What lines in the data below mention the string "portal"? Copy them out.

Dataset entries
[Start of section]

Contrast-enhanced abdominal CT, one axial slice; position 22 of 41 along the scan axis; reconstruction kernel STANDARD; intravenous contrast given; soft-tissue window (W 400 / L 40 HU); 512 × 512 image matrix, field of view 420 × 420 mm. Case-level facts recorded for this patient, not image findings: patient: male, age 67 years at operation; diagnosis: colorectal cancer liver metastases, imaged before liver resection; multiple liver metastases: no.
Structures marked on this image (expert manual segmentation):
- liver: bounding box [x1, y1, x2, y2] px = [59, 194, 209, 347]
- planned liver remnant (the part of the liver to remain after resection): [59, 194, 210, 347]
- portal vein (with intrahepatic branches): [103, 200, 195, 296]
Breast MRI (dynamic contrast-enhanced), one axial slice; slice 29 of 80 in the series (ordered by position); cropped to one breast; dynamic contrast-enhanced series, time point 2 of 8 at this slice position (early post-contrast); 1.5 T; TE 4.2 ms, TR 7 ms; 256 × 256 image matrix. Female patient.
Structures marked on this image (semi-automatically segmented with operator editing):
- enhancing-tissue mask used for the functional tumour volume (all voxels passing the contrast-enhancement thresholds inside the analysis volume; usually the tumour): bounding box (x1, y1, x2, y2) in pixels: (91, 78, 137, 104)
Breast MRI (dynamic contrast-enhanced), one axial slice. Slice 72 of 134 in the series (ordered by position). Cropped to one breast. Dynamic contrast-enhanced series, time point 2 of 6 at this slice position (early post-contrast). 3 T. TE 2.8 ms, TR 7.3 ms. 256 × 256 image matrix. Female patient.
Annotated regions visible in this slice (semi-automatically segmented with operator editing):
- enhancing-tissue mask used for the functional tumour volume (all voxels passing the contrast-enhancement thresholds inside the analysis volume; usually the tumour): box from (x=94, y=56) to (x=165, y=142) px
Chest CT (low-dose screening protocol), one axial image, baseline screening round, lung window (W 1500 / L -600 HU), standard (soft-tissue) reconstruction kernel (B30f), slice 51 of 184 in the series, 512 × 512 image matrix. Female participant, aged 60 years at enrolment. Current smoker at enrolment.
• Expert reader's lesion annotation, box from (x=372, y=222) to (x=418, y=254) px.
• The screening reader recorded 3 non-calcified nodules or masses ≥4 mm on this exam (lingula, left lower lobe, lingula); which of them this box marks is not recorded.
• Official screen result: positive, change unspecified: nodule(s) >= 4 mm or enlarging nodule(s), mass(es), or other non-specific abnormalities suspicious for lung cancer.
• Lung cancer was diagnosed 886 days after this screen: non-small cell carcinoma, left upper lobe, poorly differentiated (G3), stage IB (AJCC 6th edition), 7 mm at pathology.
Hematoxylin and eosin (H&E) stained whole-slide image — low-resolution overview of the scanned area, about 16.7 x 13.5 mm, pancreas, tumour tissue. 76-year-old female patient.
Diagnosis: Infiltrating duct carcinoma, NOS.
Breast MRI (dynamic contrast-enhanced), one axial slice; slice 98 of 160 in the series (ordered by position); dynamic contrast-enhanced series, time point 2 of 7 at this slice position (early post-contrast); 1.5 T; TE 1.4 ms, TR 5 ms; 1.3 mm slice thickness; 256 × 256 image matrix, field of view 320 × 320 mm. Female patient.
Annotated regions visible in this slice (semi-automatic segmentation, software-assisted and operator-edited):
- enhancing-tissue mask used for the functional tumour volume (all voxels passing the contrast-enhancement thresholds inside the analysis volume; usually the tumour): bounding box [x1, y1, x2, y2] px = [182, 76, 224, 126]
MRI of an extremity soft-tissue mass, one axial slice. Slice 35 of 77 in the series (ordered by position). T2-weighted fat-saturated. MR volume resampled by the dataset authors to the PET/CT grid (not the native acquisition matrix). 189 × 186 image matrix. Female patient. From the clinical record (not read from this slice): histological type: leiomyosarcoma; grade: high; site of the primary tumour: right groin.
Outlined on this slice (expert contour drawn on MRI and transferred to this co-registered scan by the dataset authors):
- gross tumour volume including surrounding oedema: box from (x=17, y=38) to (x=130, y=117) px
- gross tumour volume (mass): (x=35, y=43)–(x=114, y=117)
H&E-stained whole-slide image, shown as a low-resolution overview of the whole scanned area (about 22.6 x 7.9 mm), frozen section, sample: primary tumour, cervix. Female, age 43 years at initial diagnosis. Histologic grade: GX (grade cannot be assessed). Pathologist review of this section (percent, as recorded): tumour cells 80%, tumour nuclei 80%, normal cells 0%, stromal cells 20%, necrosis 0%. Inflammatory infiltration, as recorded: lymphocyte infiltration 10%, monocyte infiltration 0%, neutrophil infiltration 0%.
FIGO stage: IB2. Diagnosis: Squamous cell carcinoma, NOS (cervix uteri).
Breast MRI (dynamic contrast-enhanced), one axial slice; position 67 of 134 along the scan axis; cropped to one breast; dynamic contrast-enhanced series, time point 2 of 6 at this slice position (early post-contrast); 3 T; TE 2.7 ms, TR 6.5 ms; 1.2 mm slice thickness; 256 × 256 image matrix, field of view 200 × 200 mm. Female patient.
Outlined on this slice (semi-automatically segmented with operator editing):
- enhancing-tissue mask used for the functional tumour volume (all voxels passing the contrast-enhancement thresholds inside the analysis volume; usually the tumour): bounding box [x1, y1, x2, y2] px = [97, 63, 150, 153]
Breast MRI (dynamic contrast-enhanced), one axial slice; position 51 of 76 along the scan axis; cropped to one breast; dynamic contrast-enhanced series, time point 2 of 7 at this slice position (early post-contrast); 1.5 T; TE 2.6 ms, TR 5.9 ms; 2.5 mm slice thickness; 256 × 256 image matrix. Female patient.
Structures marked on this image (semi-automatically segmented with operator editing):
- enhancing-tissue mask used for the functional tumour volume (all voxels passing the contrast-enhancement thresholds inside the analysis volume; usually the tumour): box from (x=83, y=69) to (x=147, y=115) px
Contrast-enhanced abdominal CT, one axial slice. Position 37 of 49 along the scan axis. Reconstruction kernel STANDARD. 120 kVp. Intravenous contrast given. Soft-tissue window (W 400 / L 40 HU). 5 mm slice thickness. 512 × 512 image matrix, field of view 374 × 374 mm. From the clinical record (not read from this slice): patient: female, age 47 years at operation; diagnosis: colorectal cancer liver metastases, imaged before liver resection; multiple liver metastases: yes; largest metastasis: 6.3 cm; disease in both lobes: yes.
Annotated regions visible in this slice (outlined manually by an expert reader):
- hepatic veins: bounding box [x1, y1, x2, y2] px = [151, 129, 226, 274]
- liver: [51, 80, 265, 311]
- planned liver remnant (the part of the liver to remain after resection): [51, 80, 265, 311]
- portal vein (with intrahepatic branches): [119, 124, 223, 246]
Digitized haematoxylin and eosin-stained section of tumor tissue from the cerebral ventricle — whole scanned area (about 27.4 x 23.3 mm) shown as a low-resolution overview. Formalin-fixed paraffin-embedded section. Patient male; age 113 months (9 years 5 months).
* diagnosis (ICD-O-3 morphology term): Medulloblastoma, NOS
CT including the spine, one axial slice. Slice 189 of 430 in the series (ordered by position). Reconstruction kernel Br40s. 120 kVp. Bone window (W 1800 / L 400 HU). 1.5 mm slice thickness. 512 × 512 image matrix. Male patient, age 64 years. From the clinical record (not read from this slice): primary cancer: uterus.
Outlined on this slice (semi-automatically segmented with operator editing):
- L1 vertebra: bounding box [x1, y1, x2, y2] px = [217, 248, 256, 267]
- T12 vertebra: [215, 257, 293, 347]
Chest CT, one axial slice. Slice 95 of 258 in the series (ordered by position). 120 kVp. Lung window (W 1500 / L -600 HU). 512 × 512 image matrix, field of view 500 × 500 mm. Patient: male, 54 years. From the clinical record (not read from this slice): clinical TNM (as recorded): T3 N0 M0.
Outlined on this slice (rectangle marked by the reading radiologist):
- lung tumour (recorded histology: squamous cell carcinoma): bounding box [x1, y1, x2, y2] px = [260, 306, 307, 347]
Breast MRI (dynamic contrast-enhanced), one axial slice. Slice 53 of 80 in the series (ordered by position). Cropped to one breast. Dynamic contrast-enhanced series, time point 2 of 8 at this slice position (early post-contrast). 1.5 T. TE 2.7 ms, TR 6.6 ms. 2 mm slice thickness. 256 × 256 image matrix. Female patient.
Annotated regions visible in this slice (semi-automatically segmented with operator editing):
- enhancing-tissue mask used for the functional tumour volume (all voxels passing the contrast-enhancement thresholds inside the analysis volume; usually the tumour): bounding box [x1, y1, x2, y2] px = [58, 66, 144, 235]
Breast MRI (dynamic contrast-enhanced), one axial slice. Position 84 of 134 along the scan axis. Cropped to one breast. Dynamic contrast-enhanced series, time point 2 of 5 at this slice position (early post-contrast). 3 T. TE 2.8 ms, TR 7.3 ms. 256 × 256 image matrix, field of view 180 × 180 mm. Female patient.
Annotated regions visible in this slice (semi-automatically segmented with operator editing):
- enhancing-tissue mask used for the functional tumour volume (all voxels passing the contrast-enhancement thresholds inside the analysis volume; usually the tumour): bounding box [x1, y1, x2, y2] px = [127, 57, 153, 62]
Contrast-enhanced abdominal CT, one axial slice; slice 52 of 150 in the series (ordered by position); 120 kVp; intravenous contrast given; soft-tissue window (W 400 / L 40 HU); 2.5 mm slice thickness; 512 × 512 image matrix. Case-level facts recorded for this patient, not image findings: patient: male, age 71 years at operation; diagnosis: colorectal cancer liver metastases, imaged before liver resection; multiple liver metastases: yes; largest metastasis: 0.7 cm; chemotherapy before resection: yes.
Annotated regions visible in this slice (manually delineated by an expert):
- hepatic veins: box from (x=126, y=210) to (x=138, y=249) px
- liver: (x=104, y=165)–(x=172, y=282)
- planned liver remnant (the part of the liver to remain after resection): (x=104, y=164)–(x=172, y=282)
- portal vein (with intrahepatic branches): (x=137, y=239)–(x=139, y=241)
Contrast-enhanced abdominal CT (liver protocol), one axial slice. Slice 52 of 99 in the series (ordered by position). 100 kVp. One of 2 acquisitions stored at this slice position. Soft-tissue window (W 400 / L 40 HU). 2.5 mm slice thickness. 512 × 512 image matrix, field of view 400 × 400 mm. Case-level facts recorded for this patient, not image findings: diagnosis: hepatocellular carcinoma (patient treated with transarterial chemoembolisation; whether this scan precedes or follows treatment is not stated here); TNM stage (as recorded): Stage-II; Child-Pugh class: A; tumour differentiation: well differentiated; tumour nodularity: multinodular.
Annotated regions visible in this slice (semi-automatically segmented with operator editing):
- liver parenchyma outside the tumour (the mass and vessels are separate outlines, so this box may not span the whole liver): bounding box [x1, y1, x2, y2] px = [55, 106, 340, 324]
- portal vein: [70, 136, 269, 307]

[End of section]

» **Finished exercise**:
- portal vein (with intrahepatic branches): [103, 200, 195, 296]
- portal vein (with intrahepatic branches): [119, 124, 223, 246]
- portal vein (with intrahepatic branches): (x=137, y=239)–(x=139, y=241)
- portal vein: [70, 136, 269, 307]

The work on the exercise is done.